# AIM OF THE EXERCISE
Rewrite the lines below as a numbered list, starting with the line containing "scientific name: Argemone mexicana" and running through the final line, inclusive. Skip any blank lines and leave the pictures out.

# DATA FOR PROCESSING
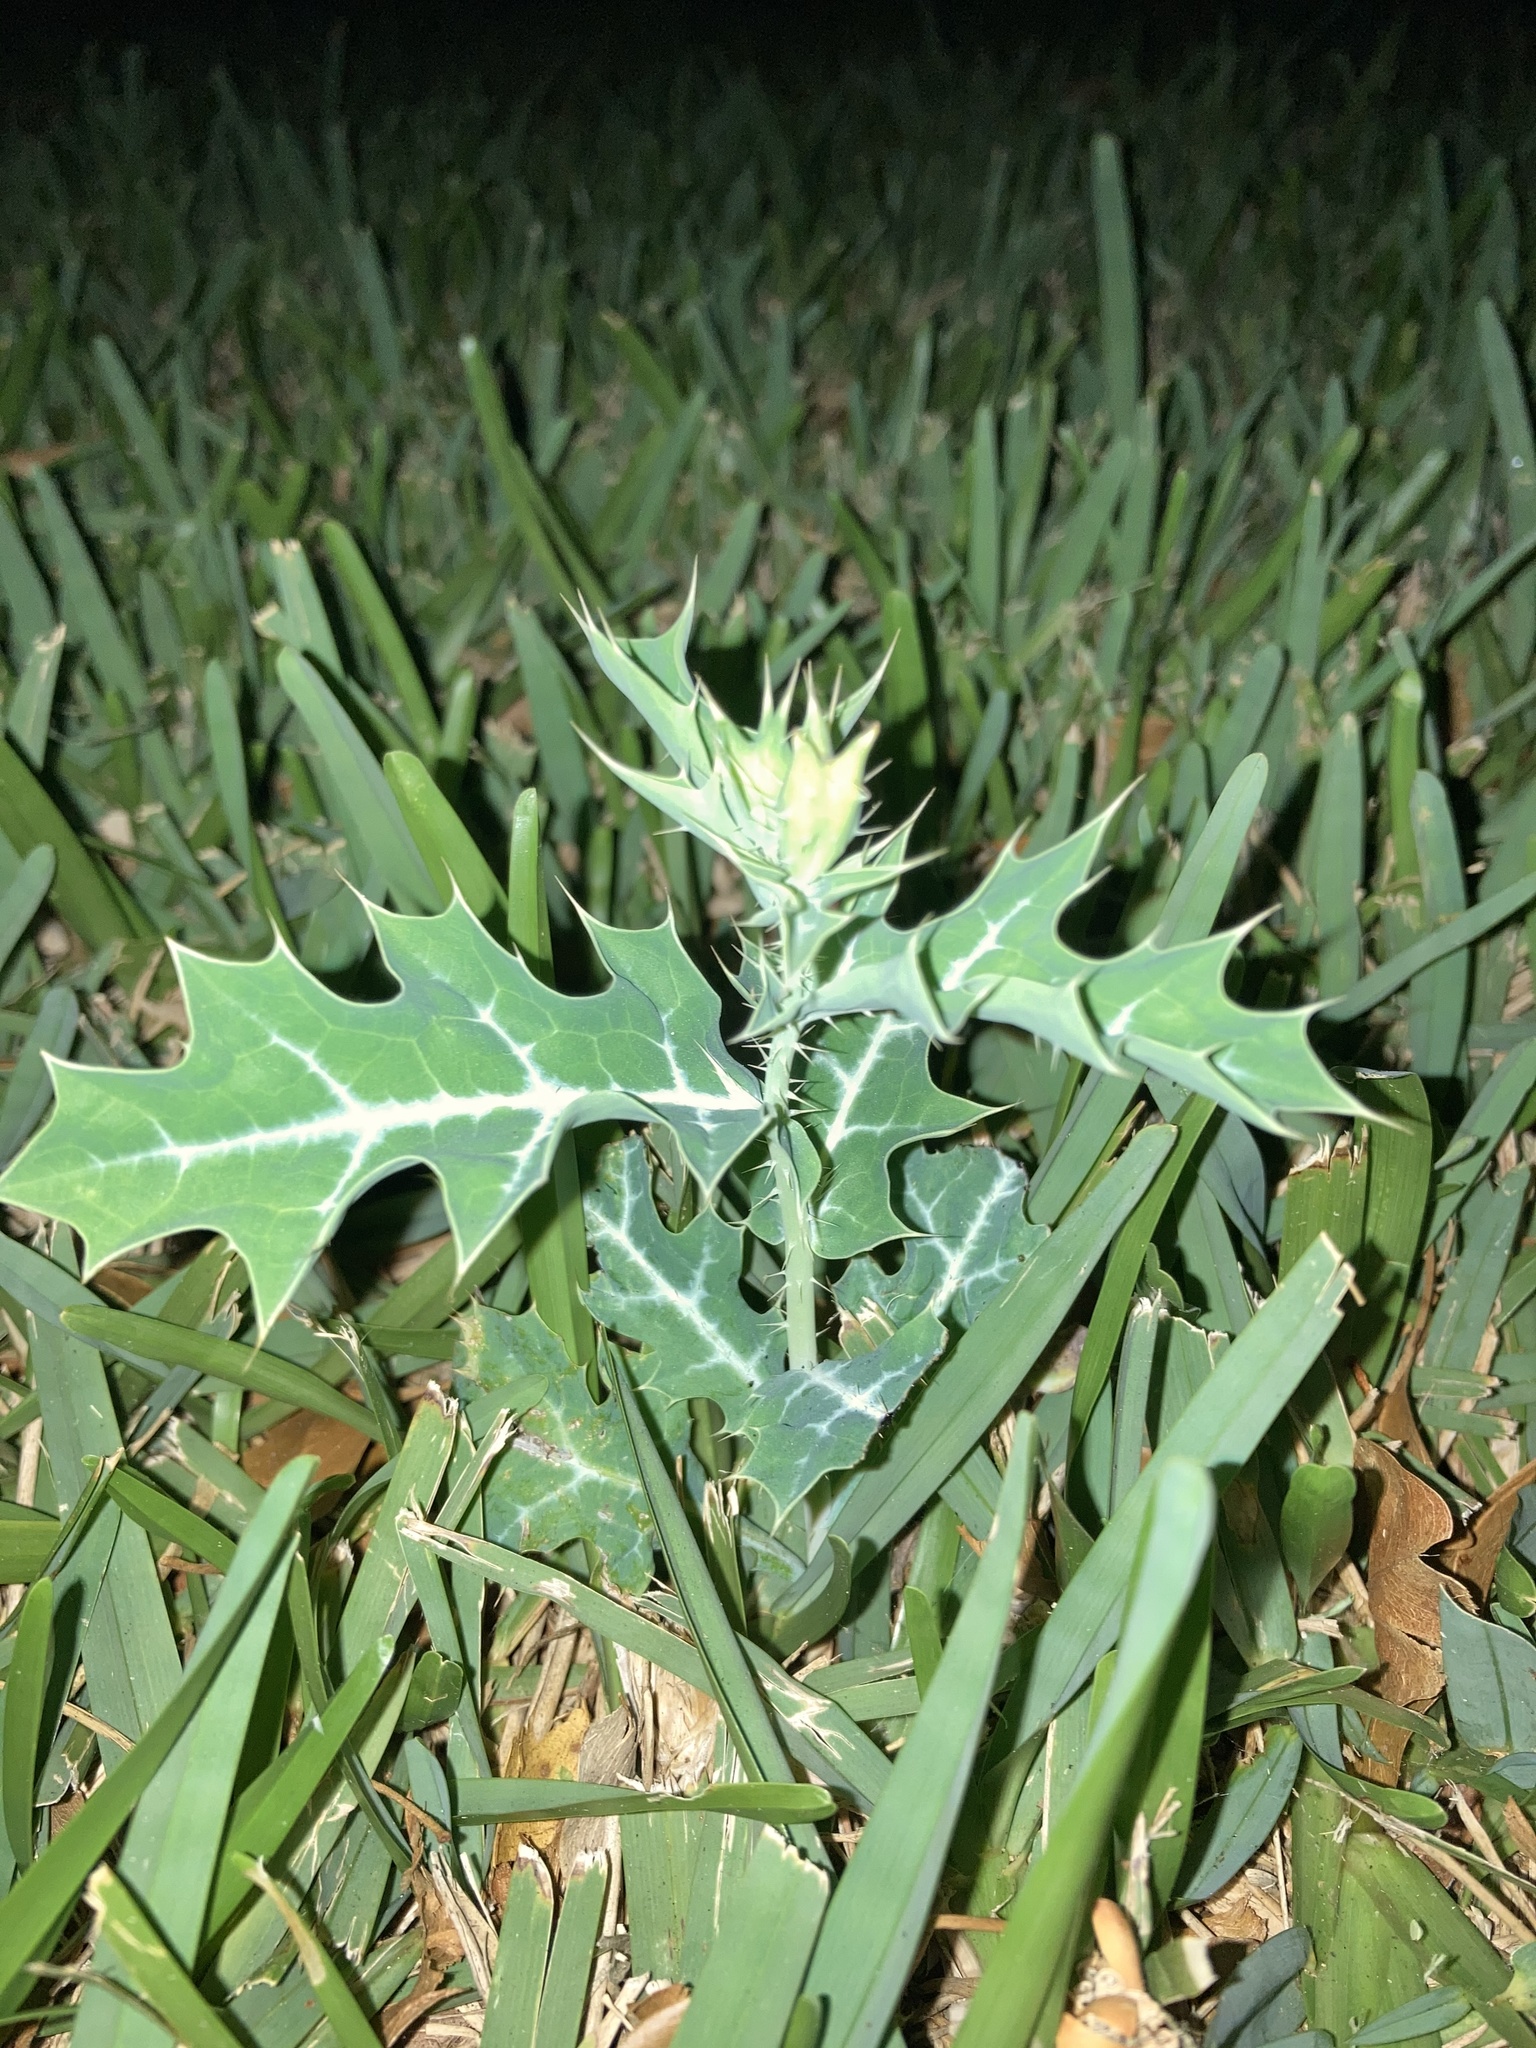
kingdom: Plantae
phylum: Tracheophyta
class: Magnoliopsida
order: Ranunculales
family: Papaveraceae
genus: Argemone
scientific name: Argemone mexicana
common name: Mexican poppy
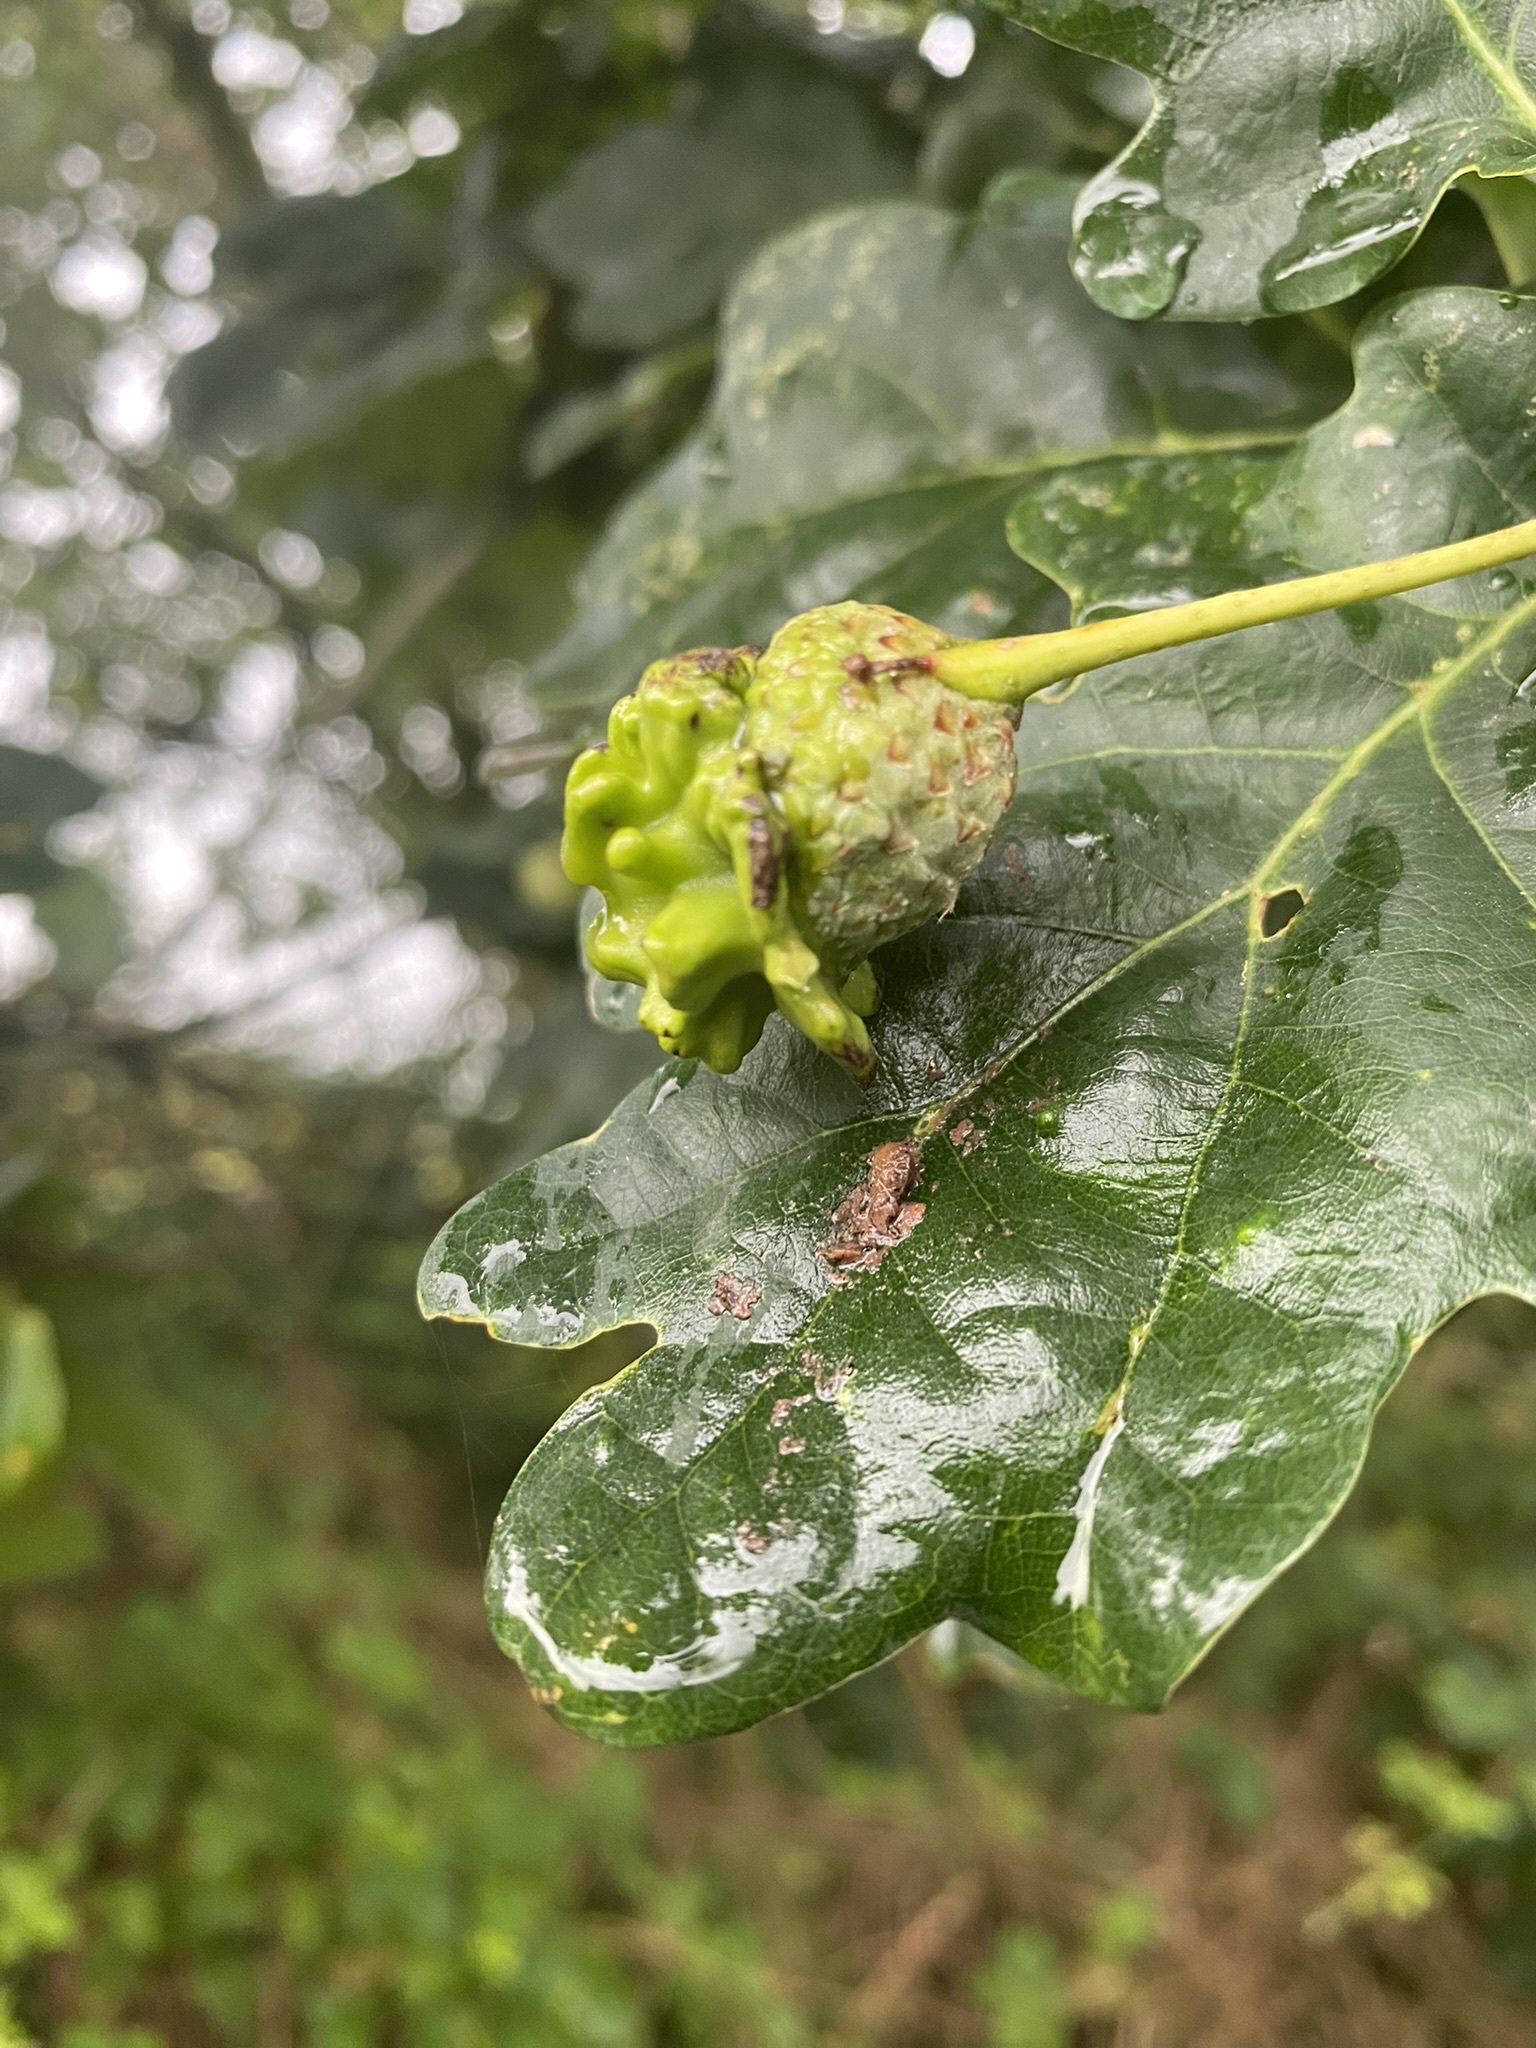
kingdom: Animalia
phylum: Arthropoda
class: Insecta
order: Hymenoptera
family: Cynipidae
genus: Andricus
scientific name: Andricus quercuscalicis
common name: Knopper gall
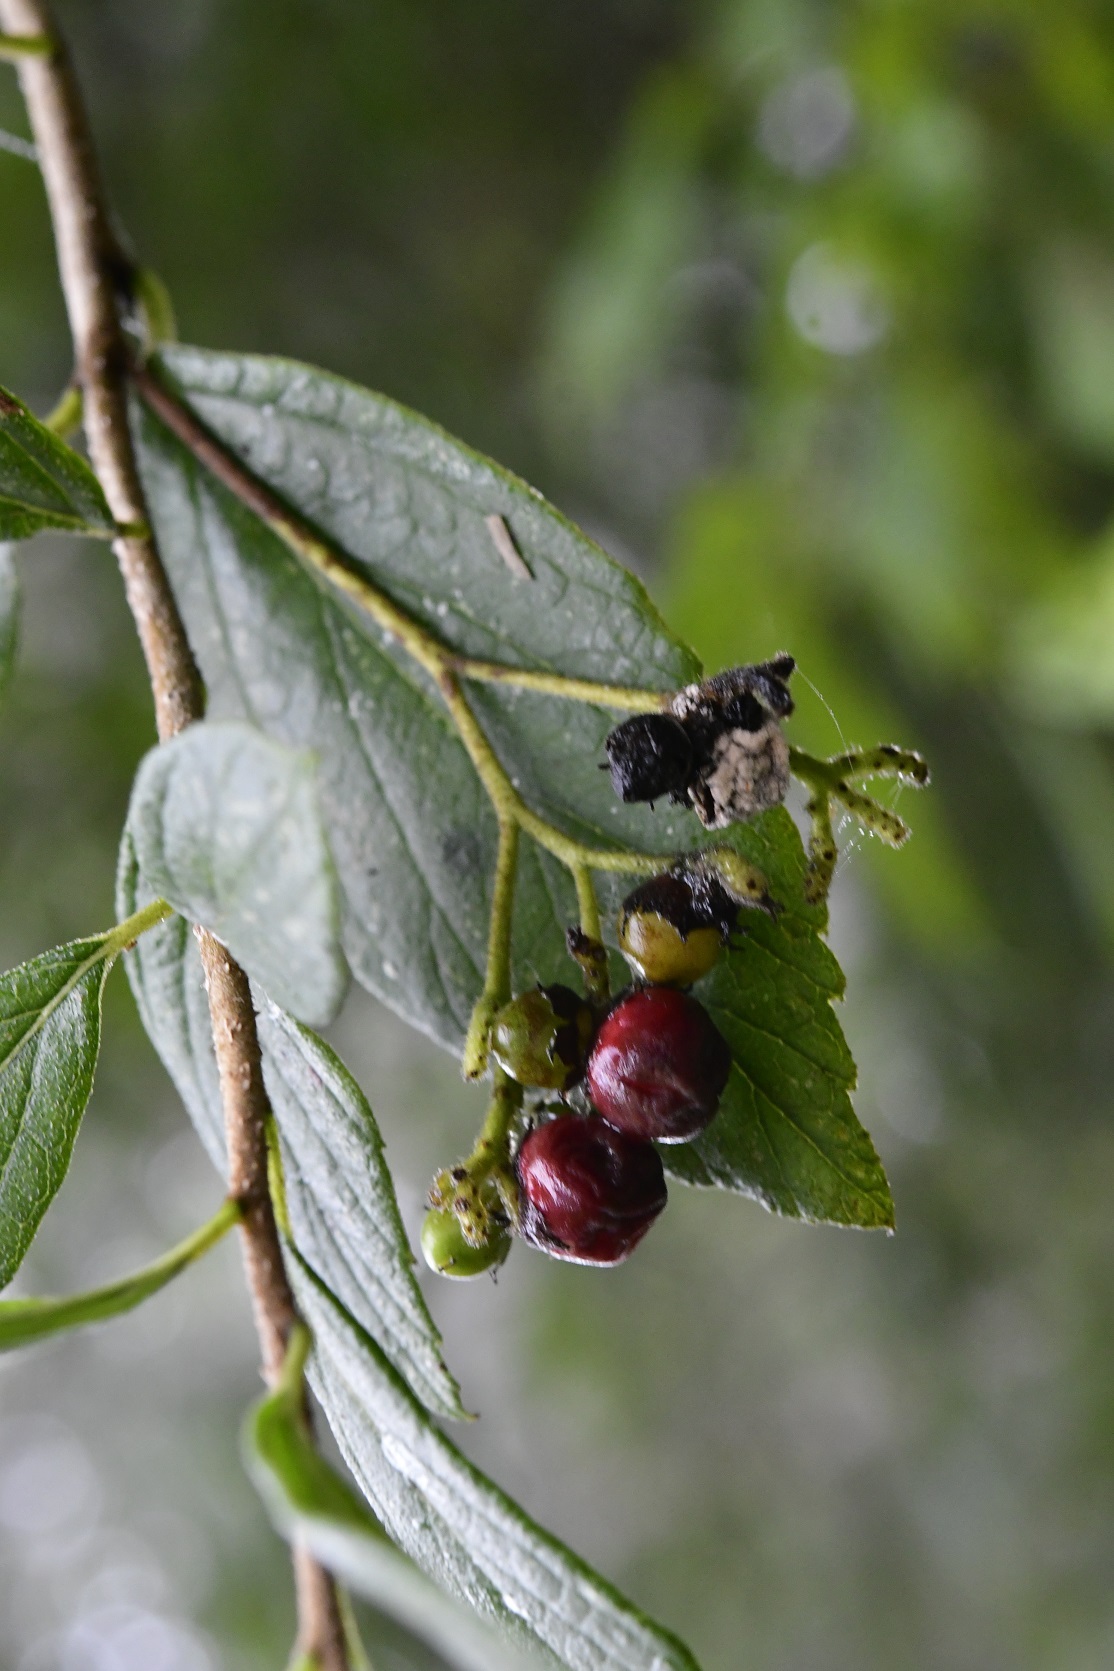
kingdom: Plantae
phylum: Tracheophyta
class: Magnoliopsida
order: Boraginales
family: Cordiaceae
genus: Varronia
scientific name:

# OUTPUT OF THE EXERCISE
1. scientific name: Argemone mexicana
2. common name: Mexican poppy
3. kingdom: Animalia
4. phylum: Arthropoda
5. class: Insecta
6. order: Hymenoptera
7. family: Cynipidae
8. genus: Andricus
9. scientific name: Andricus quercuscalicis
10. common name: Knopper gall
11. kingdom: Plantae
12. phylum: Tracheophyta
13. class: Magnoliopsida
14. order: Boraginales
15. family: Cordiaceae
16. genus: Varronia
17. scientific name:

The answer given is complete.